Estimant que dans ce cadre, une facture d’un montant de 432 euros TTC est restée impayée en dépit de la mise en demeure adressée en ce sens à la société Instants de gourmandises, la société Trumpf a sollicité la délivrance d’une injonction de payer.
Par une ordonnance en date du 20 août 2025, signifiée par acte de commissaire de justice le 15 octobre 2025, le tribunal judiciaire de Saverne a enjoint à la société Instants de gourmandises de payer à la société Trumpf la somme principale 432 euros, outre les dépens.
Par courrier en date du 26 octobre 2025, la société Instants de gourmandises a formé opposition à l’ordonnance d’injonction de payer du 20 août 2025.
* * * * *
En demande, dans ses dernières écritures en date du 18 février 2026, la société Trumpf entend voir :
— dire et juger la demande recevable et bien fondée ;
— condamner la société Instants de gourmandises à lui payer la somme de 432 euros, augmentée des intérêts légaux à compter de la mise en demeure du 10 juillet 2024 ;
— condamner la société Instants de gourmandises à lui payer la somme de 600 euros au titre de l’article 700 du code de procédure civile ;
— rappeler le caractère exécutoire de la décision à intervenir.
Au soutien de ses prétentions, la société Trumpf fait notamment valoir qu’un rapport d’intervention a été établi le 16 janvier 2024, et qu’un devis a été soumis à la cliente s’agissant du remplacement de certaines pièces.
Elle indique dès lors que c’est à bon droit qu’elle a émis une facture d’intervention de 432 euros TTC, au titre du diagnostic effectué et de la recherche de panne.
* * * * *
En défense, dans ses dernières écritures en date du 16 mars 2026, la société Instants de gourmandises demande de :
— dire et juger l’opposition à l’injonction de payer recevable et bien fondée ;
— « rétracter » l’ordonnance d’injonction de payer rendue le 20 août 2025 ;
— débouter la société Trumpf de l’ensemble de ses demandes ;
— condamner la société Trumpf aux dépens et à lui payer la somme de 600 euros au titre de l’article 700 du code de procédure civile.
Au soutien de ses demandes, la société Instants de gourmandises indique que la requérante est intervenue une première fois sur la machine défectueuse dans le cadre d’une réparation, et que cette intervention a fait l’objet d’une facture de 850,30 euros TTC, qui a été réglée.
Elle précise que l’intervention du 16 janvier 2024 s’inscrivait dans le cadre de la « garantie de l’intervention précédente », conformément aux conditions générales de vente de la société Trumpf, qu’elle n’a sollicité aucun diagnostic, et qu’au surplus, aucun devis préalable n’a été établi et n’a fait l’objet d’un accord.
Elle fait valoir que la société Trumpf a elle-même précisé dans un courriel que lors de l’intervention du 16 janvier 2024, « le technicien a simplement procédé à un resserrage de résistances mal serrées » et que « cette opération n’a pas été facturée, car elle relevait de la garantie de l’intervention initiale ».

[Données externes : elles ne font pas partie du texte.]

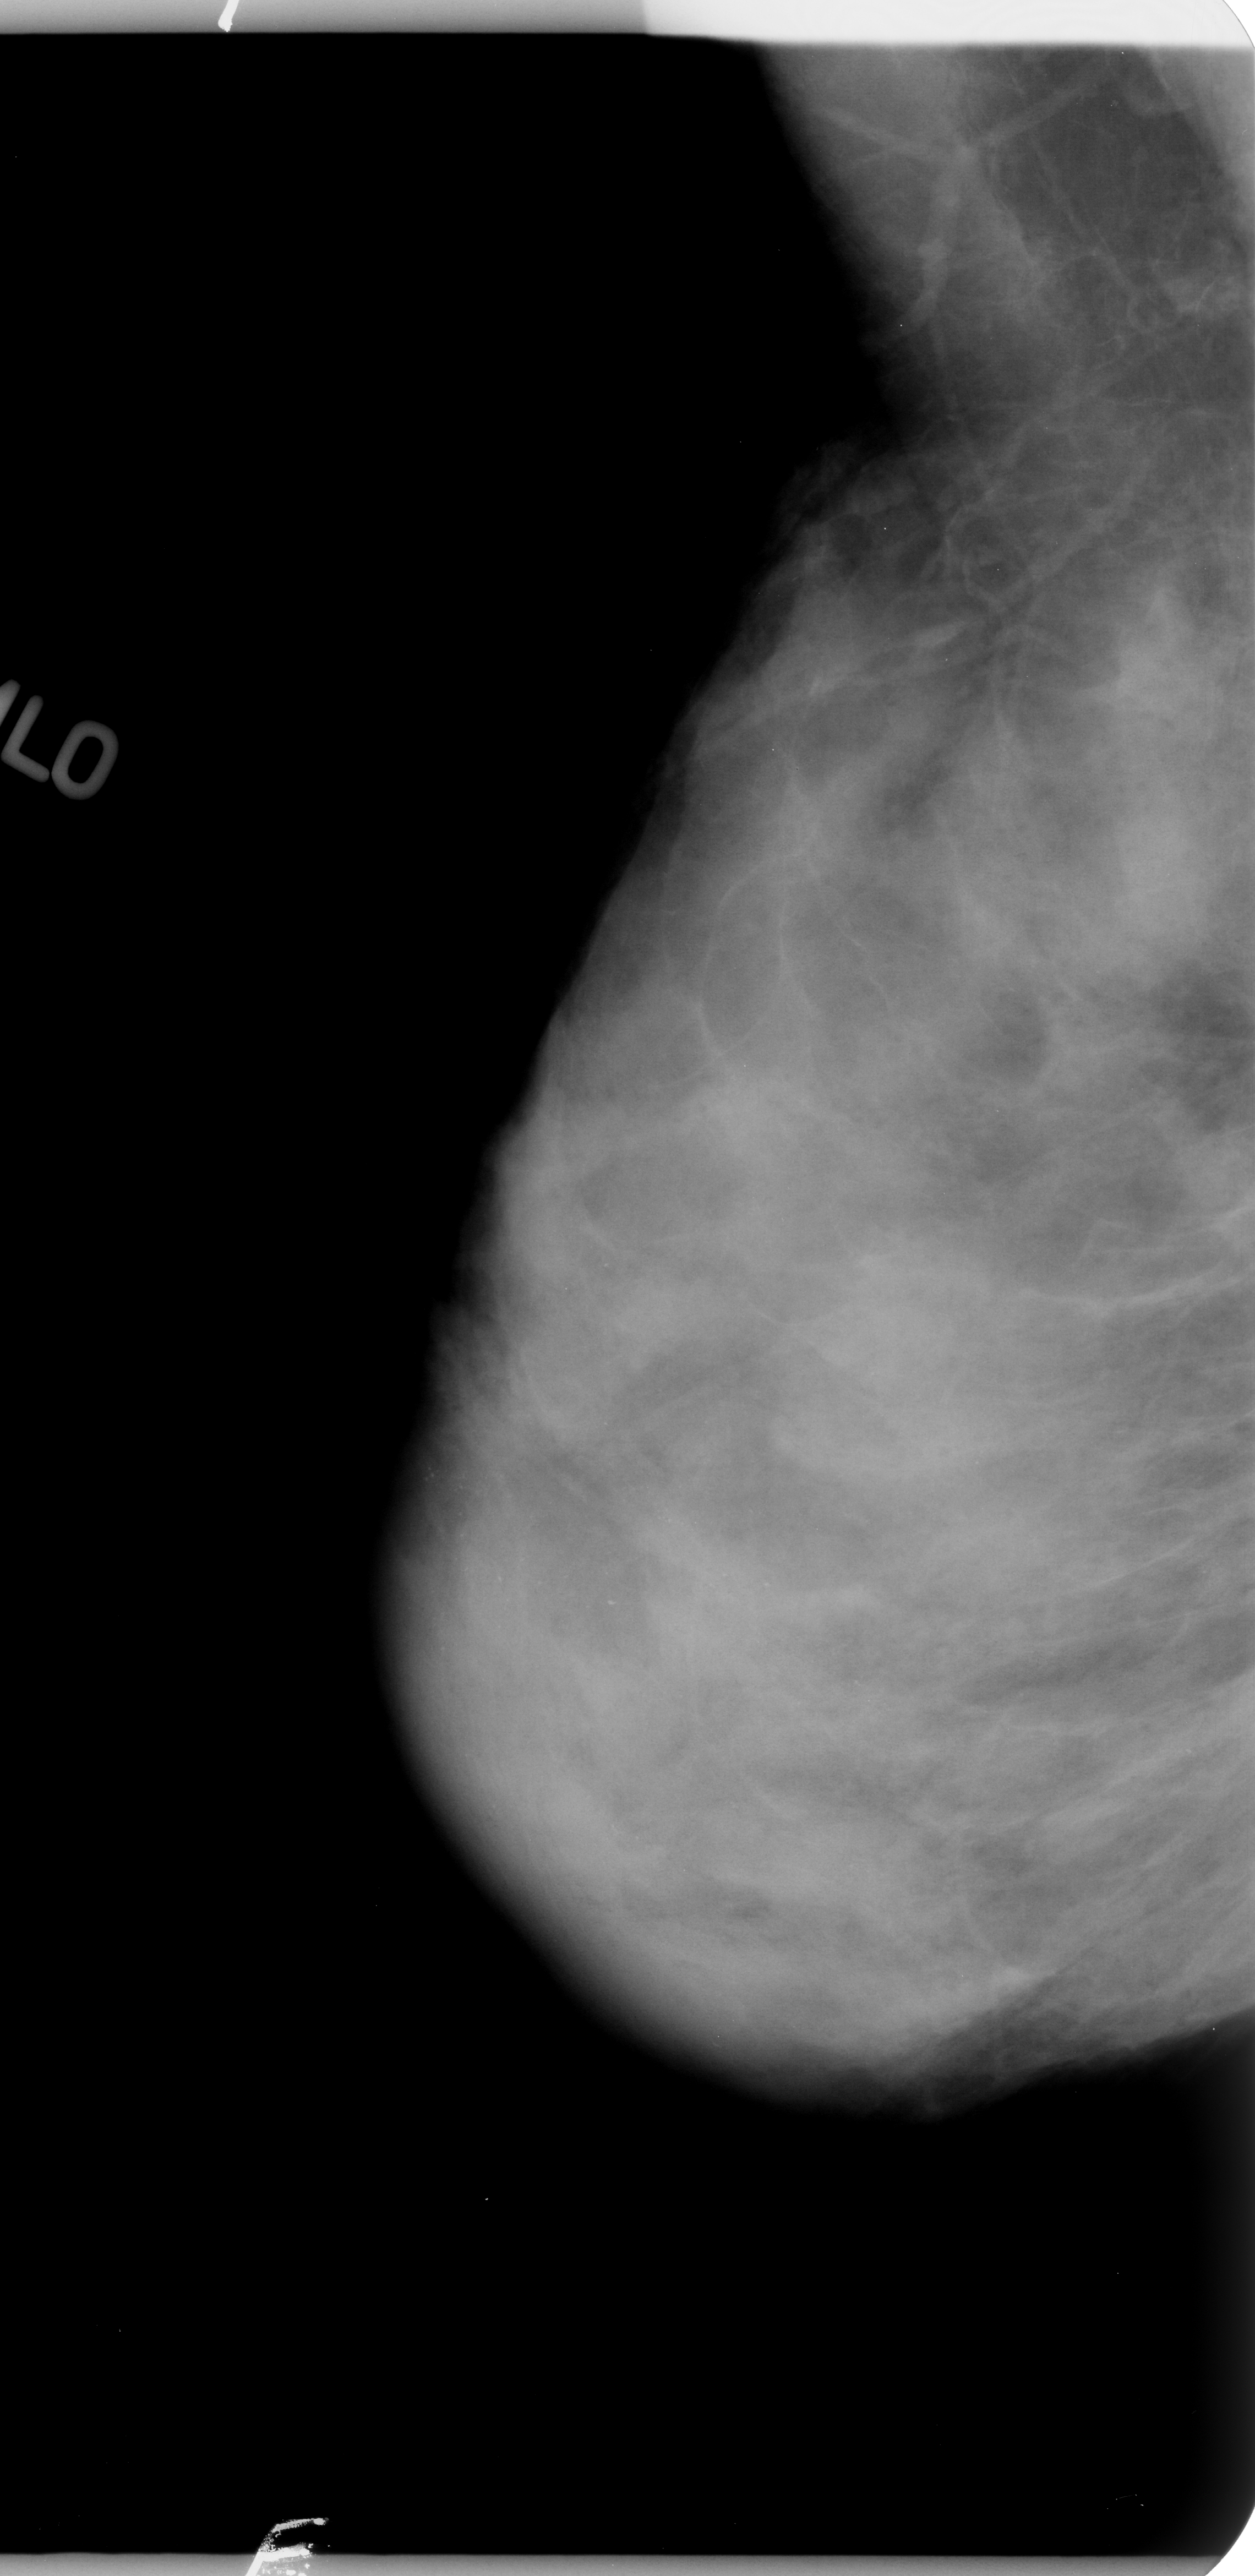
Scanned film-screen mammogram; right breast; MLO view; BI-RADS breast density category 4 (scale 1–4).
Calcifications, morphology pleomorphic, distribution regional; BI-RADS assessment category 4; pathology result (as recorded, not read from the image): benign.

La société Instants de gourmandises conteste par ailleurs avoir signé le document intitulé « rapport d’intervention » en date du 16 janvier 2024, et indique que la signature figurant sur le document n’est pas celle de son représentant, et qu’au surplus, le technicien ne l’a pas signé.
Au demeurant, elle argue du fait que ce document, même signé, ne vaut pas acceptation de la prestation objet du présent litige.
* * * * *
Le dossier a été appelé à l’audience du 16 mars 2026. A cette audience, les parties ont soutenu oralement les moyens développés aux termes de leurs dernières écritures.
Il est renvoyé aux écritures des parties pour plus ample exposé de leurs moyens et de leurs prétentions conformément à l’article 455 du code de procédure civile.
A l’issue de l’audience du 16 mars 2026, l’affaire a été mise en délibéré au 13 mai 2026.
MOTIFS DE LA DECISION
Sur la recevabilité de l’opposition à injonction de payer
Les articles 1415 et 1416 du code de procédure civile définissent les conditions de recevabilité de l’opposition à ordonnance d’injonction de payer.
En l’espèce, les formes et les délais ont été respectés par la société Instants de gourmandises.
Son opposition est donc recevable et met à néant l’ordonnance rendue le 20 août 2025 par le tribunal judiciaire de Saverne.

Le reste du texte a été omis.